== Text provided ==
The last session of the board of directors of Equity Funding Corp. of America will surely rank as one of the more memorable business meetings of 1973. The board had nine members, and all were on hand for the meeting, which took place in Los Angeles on the afternoon of April 1—a Sunday. It would have been obvious even to a casual observer that something special was up when Rodney Loeb, an executive vice president of the company and its general counsel, called the meeting to order.

For one thing, seven lawyers were present in addition to the directors. Three of the lawyers, including Loeb, were from the company’s own legal staff. Two others were partners in the Washington law firm of Freedman, Levy, Kroll & Simonds, which had represented Equity Funding for more than ten years in matters involving the Securities and Exchange Commission. Finally, there were two men present who had not previously been involved in the company’s affairs. They were principals in Buchalter, Nemer, Fields & Savitch, a Los Angeles firm with special expertise in bankruptcy.

The site of the meeting offered further evidence that something unusual was going on. Equity Funding’s elaborately appointed boardroom on the twenty-eighth floor of 1900 Avenue of the Stars, in Century City, was not the site. Instead, the meeting was held in a rather nondescript conference room in the Buchalter, Nemer offices, in the same building but eighteen floors lower down. As Loeb explained to the directors, there was a compelling reason not to meet in their own boardroom. Several days earlier, a cleaning woman had discovered a tape recorder in the private bathroom adjoining the office of Stanley Goldblum, chairman, president, and chief executive of Equity Funding. Plugged into the tape recorder was a cord that disappeared into the ceiling. It was not quite clear where the cord led to, but the boardroom was adjacent to Goldblum’s office. In the circumstances, a change of venue seemed prudent. Goldblum himself listened impassively to this explanation and made no comment.

== Data provided ==
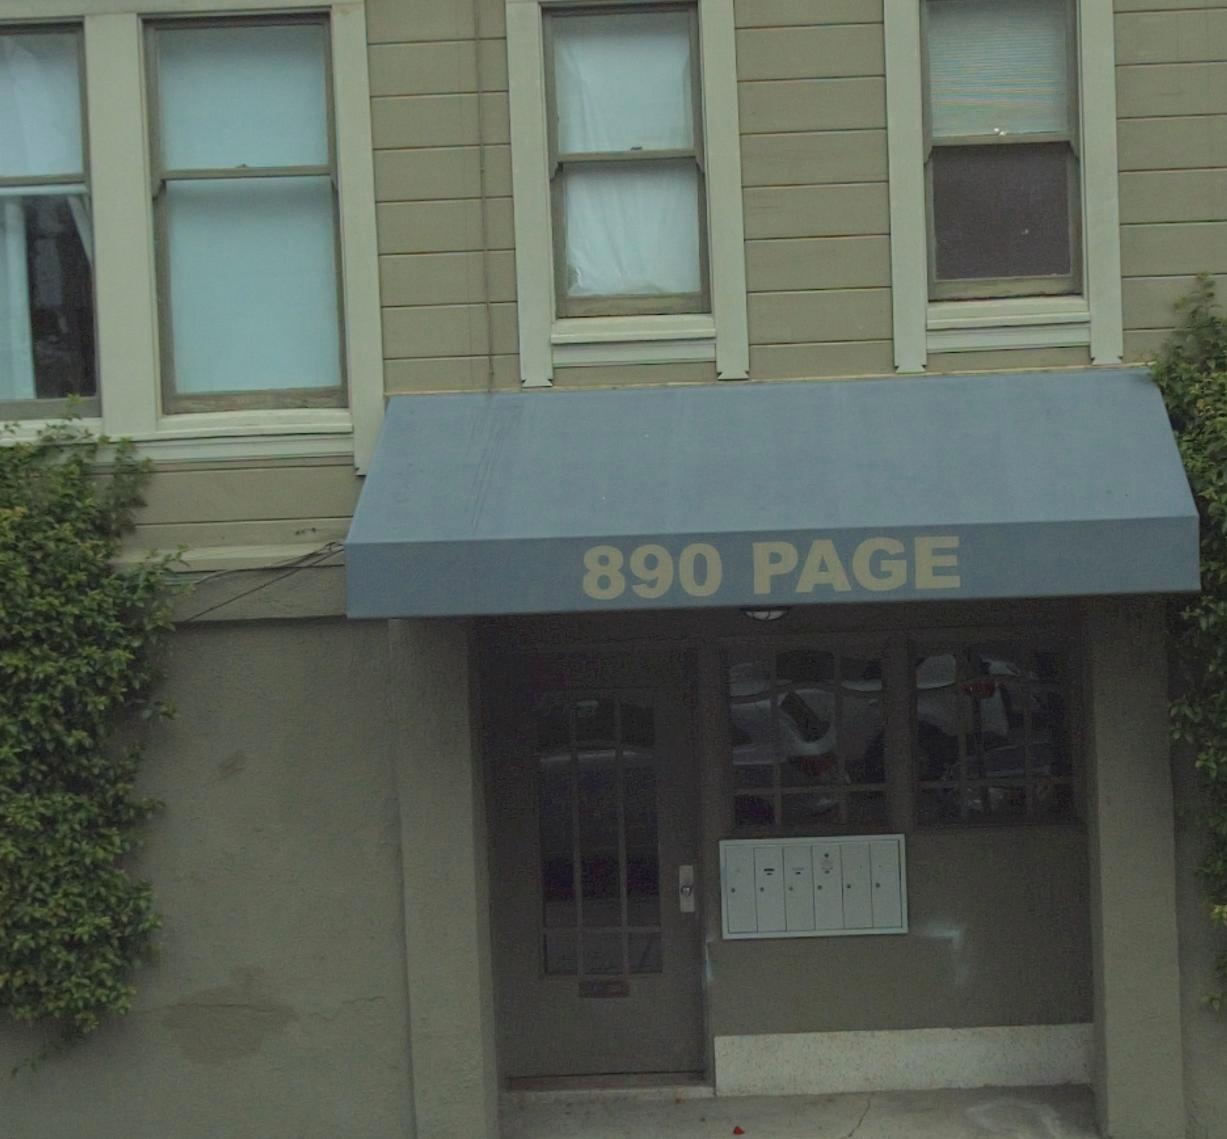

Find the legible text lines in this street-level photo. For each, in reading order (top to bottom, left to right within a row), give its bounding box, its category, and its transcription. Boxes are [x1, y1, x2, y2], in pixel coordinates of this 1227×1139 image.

== Short exercise A ==
Translate this sentence from the text on the Equity Funding board meeting into Spanish: "Goldblum himself listened impassively to this explanation and made no comment."
== Short exercise B ==
In one to three sentences, explain why, according to the text on the Equity Funding board meeting, the directors did not meet in their own boardroom.

== Task output A ==
El propio Goldblum escuchó impasible esta explicación y no hizo ningún comentario.

== Task output B ==
Several days earlier, a cleaning woman had found a tape recorder in the private bathroom next to Stanley Goldblum's office, with a cord plugged into it that disappeared into the ceiling. It was unclear where the cord led, but the boardroom was adjacent to Goldblum's office, so a change of venue seemed prudent.